The images_content_metadata field is special - it returns a structured list of all extracted images with individual download URLs:

{
"job": { ... },
"images_content_metadata": {
"total_count": 3,
"images": [
{
"index": 0,
"filename": "image_0.png",
"content_type": "image/png",
"size_bytes": 12345,
"presigned_url": "https://s3.amazonaws.com/..."
},
{
"index": 1,
"filename": "image_1.jpg",
"content_type": "image/jpeg",
"size_bytes": 23456,
"presigned_url": "https://s3.amazonaws.com/..."
}
]
}
}

You can filter to specific images using the image_filenames parameter:

result = client.parsing.get(
job_id="job-123",
expand=["images_content_metadata"],
image_filenames=["image_0.png", "image_5.jpg"]
)

Returns the plain text extraction from each page.

Structure:

{
"text": {
"pages": [
{
"page_number": 1,
"text": "Extracted plain text content..."
}
]
}
}

Returns the markdown-formatted content from each page with preserved structure.
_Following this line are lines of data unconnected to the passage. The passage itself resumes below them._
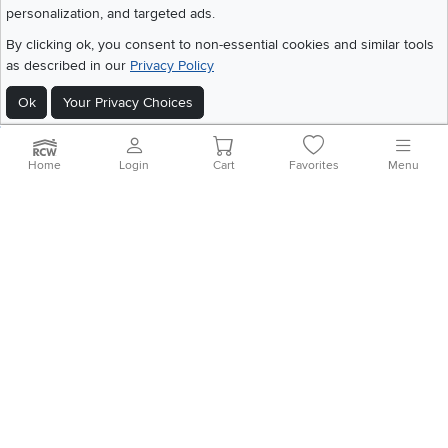
personalization, and targeted ads.
©
2026 RC Willey Home Furnishings. All Rights Reserved
Home
|
Recall Information
|
Website Terms of Use
|
Policies
|
Privacy Statement
By clicking ok, you consent to non-essential cookies and similar tools
|
California Residents
|
Cookie Policy
|
Do Not Sell or Share My Info
|
as described in our
Privacy Policy
Site Map
Ok
Your Privacy Choices
Home
Login
Cart
Favorites
Menu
Important: Not available for the fast tier.

Structure:

{
"markdown": {
"pages": [
{
"page_number": 1,
"success": true,
"markdown": "# Heading\n\n## Subheading\n\nContent with **formatting**...",
"header": "Page header",
"footer": "LlamaIndex 2026"
}
]
}
}

Returns structured JSON with typed elements (tables, headings, lists, code blocks, etc.).
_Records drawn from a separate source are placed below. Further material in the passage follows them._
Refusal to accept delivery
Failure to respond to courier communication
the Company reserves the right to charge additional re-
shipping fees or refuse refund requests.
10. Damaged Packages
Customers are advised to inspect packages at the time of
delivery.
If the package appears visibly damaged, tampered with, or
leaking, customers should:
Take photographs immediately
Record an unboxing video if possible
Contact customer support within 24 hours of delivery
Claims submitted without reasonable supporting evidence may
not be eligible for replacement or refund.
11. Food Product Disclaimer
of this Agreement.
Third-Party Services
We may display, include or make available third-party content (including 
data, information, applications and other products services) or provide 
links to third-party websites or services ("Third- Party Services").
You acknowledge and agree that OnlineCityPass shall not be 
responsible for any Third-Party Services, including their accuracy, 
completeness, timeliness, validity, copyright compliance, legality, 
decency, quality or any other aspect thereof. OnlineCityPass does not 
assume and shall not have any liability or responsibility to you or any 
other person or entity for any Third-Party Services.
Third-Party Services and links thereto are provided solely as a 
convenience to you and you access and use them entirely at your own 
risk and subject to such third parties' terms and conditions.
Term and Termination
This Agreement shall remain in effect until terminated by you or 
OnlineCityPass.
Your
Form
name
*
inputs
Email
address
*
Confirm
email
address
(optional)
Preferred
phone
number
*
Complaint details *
Important: Not available for the fast tier.

Structure:

{
"items": {
"pages": [
{
"page_number": 1,
"page_width": 612.0,
"page_height": 792.0,
"items": [
{
"type": "heading",
"level": 1,
"value": "Document Title",
"md": "# Document Title"
},
{
"type": "table",
"rows": [["Header1", "Header2"], ["Row1", "Data1"]],
"html": "<table>...</table>",
"csv": "Header1,Header2\nRow1,Data1",
"md": "| Header1 | Header2 |\n|---------|---------|..."
}
],
"success": true
}
]
}
}

Returns page-level metadata including confidence scores, speaker notes, and document-specific information.

Structure:

{
"metadata": {
"pages": [
{
"page_number": 1,
"confidence": 0.95,
"speaker_notes": "Notes from presentation slide",
"slide_section_name": "Introduction",
"printed_page_number": "i",
"original_orientation_angle": 0,
"cost_optimized": false,
"triggered_auto_mode": false
}
],
"document": {
"XRBIData": "XBRL metadata for financial documents"
}
}
}

Returns the complete raw markdown output as a single string (the full output.md file).

Structure:

{
"markdown_full": "# Complete Document\n\n## Chapter 1\n\nContent...\n\n---\n\n## Chapter 2..."
}

All metadata fields return information about result files stored in S3, including presigned download URLs:

{
"result_content_metadata": {
"md": {
"size_bytes": 45678,
"exists": true,
"presigned_url": "https://s3.amazonaws.com/..."
},
"fullText": {
"size_bytes": 23456,
"exists": true,
"presigned_url": "https://s3.amazonaws.com/..."
},
"json": {
"size_bytes": 67890,
"exists": true,
"presigned_url": "https://s3.amazonaws.com/..."
}
}
}

This includes:

  • text_content_metadata
  • markdown_content_metadata
  • items_content_metadata
  • metadata_content_metadata
  • xlsx_content_metadata
  • output_pdf_content_metadata
  • images_content_metadata See above
  • markdown_full_content_metadata

The fast tier does not support markdown expansion. Requesting markdown, items, markdown_content_metadata or ìtems_content_metadata` with a fast tier job will result in an error:

{
"detail": "Markdown expansion is not available for FAST tier jobs."
}

Presigned URLs expire after a limited time. Download files promptly or request new URLs if needed.